Saved entries
----------

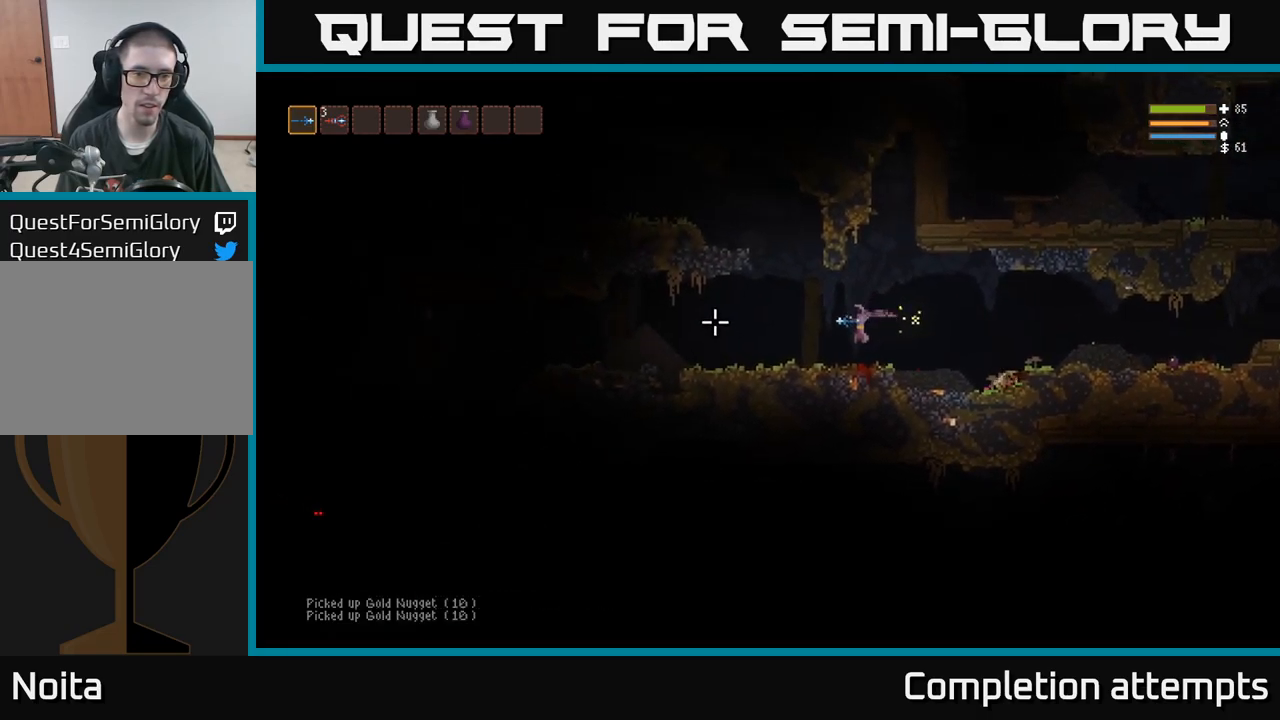
{"dt_ms": 500, "buttons": [], "left_stick": "left", "right_stick": "left", "events": []}
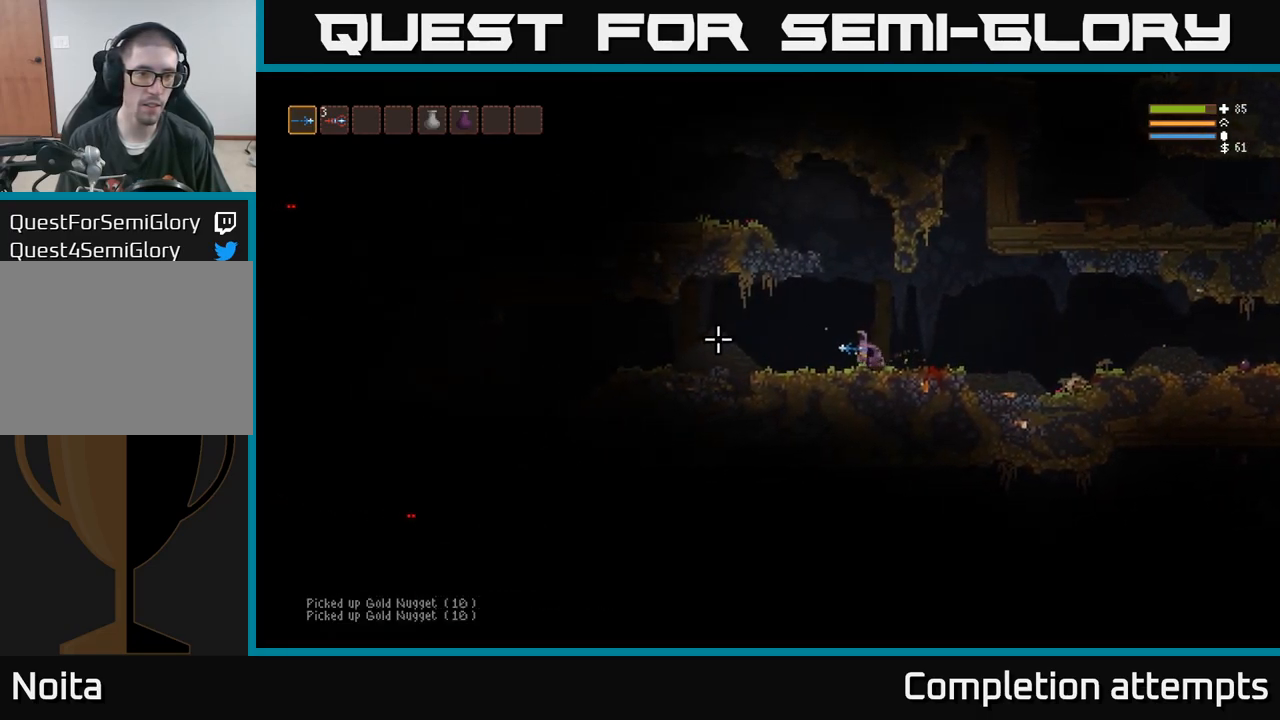
{"dt_ms": 500, "buttons": ["L2"], "left_stick": "left", "right_stick": "left", "events": [[467, "L2", "down"]]}
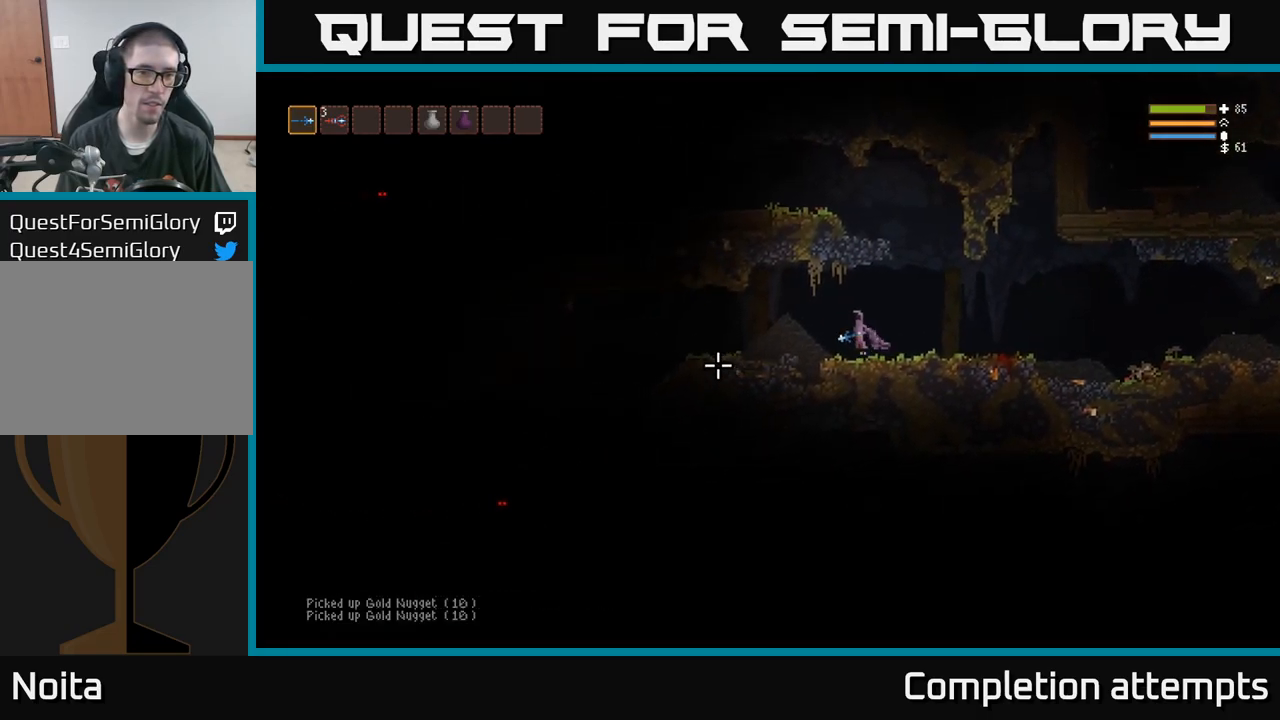
{"dt_ms": 500, "buttons": [], "left_stick": "left", "right_stick": "down", "events": [[33, "right_stick", "down"], [83, "L2", "up"]]}
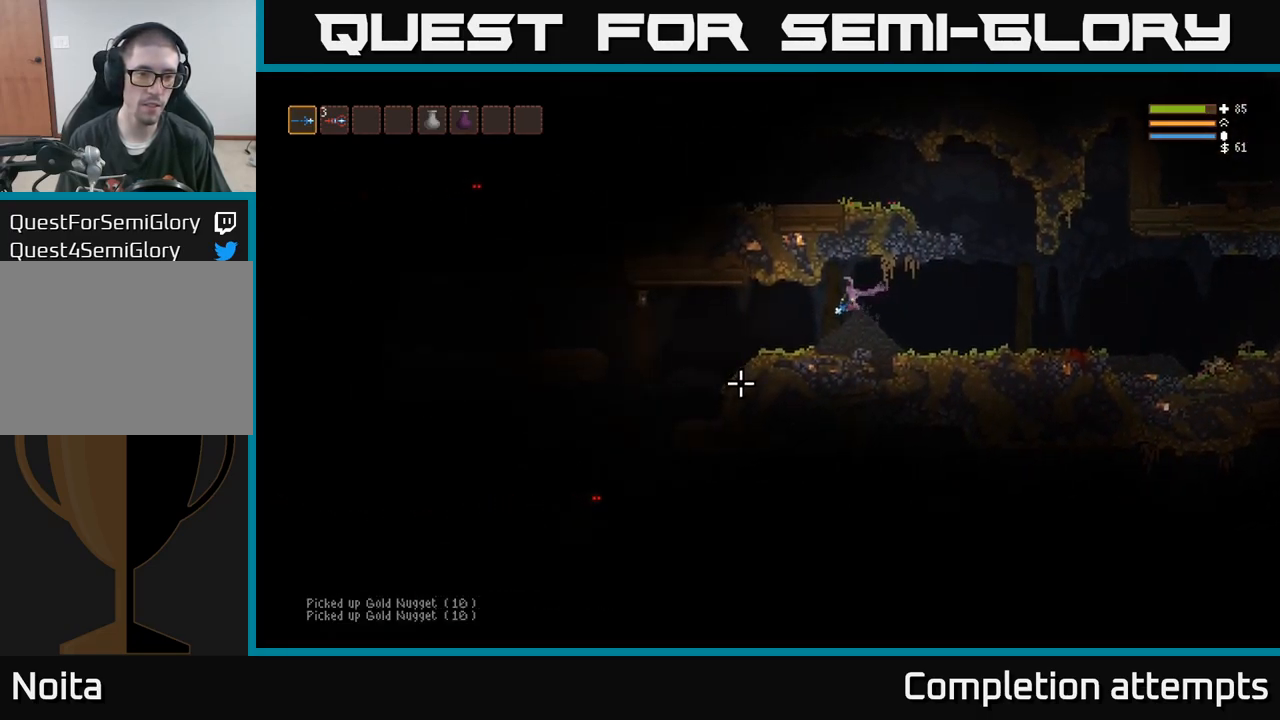
{"dt_ms": 500, "buttons": [], "left_stick": "left", "right_stick": "down", "events": [[350, "L2", "down"], [450, "L2", "up"]]}
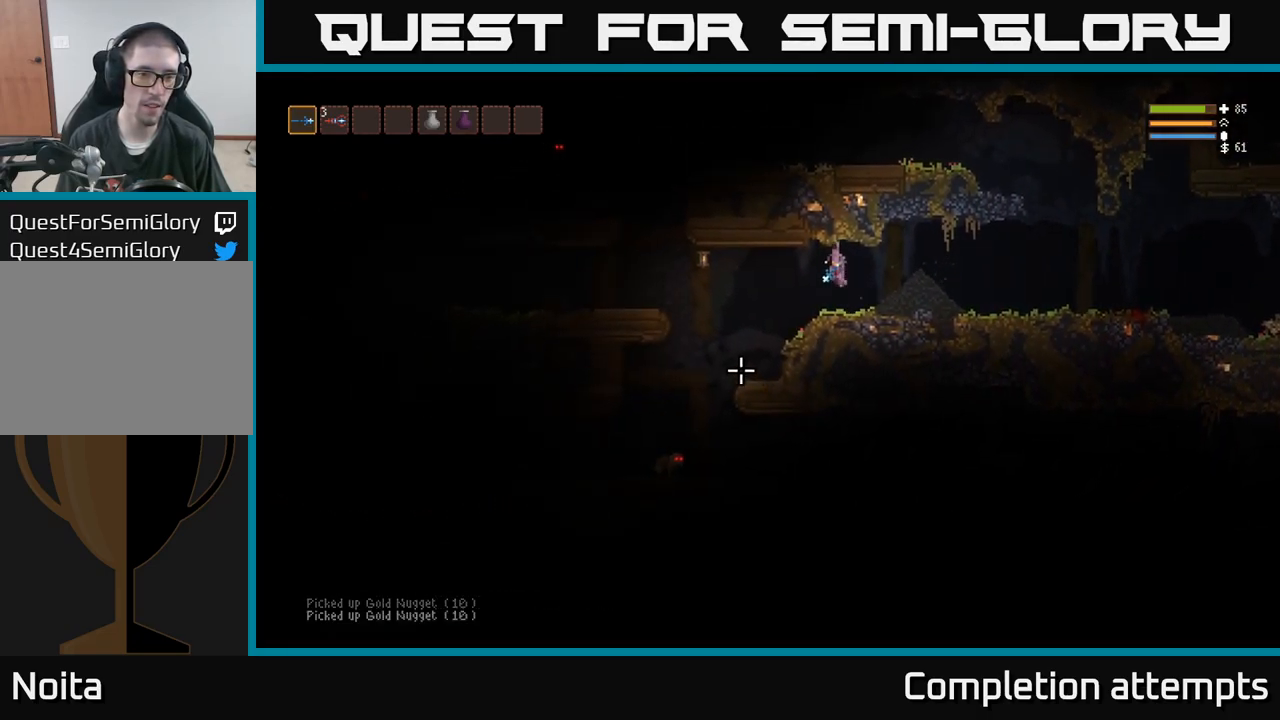
{"dt_ms": 516, "buttons": ["R2"], "left_stick": "left", "right_stick": "down", "events": [[33, "R2", "down"], [117, "R2", "up"], [450, "R2", "down"]]}
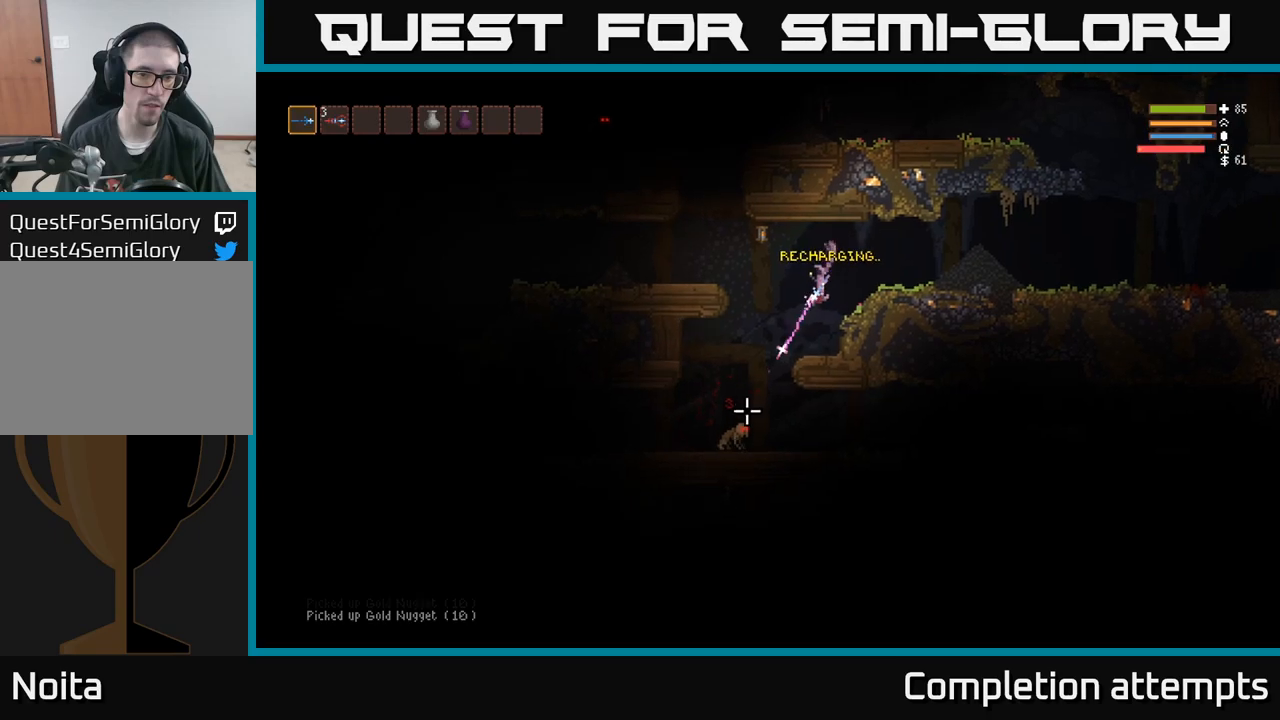
{"dt_ms": 500, "buttons": [], "left_stick": "left", "right_stick": "up", "events": [[17, "R2", "up"], [367, "right_stick", "up"]]}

----------

### PROBLEM
Pictures are to be dropped, and every record is to be copied exactly.

### OUTPUT OF THE EXERCISE
{"dt_ms": 500, "buttons": [], "left_stick": "left", "right_stick": "left", "events": []}
{"dt_ms": 500, "buttons": ["L2"], "left_stick": "left", "right_stick": "left", "events": [[467, "L2", "down"]]}
{"dt_ms": 500, "buttons": [], "left_stick": "left", "right_stick": "down", "events": [[33, "right_stick", "down"], [83, "L2", "up"]]}
{"dt_ms": 500, "buttons": [], "left_stick": "left", "right_stick": "down", "events": [[350, "L2", "down"], [450, "L2", "up"]]}
{"dt_ms": 516, "buttons": ["R2"], "left_stick": "left", "right_stick": "down", "events": [[33, "R2", "down"], [117, "R2", "up"], [450, "R2", "down"]]}
{"dt_ms": 500, "buttons": [], "left_stick": "left", "right_stick": "up", "events": [[17, "R2", "up"], [367, "right_stick", "up"]]}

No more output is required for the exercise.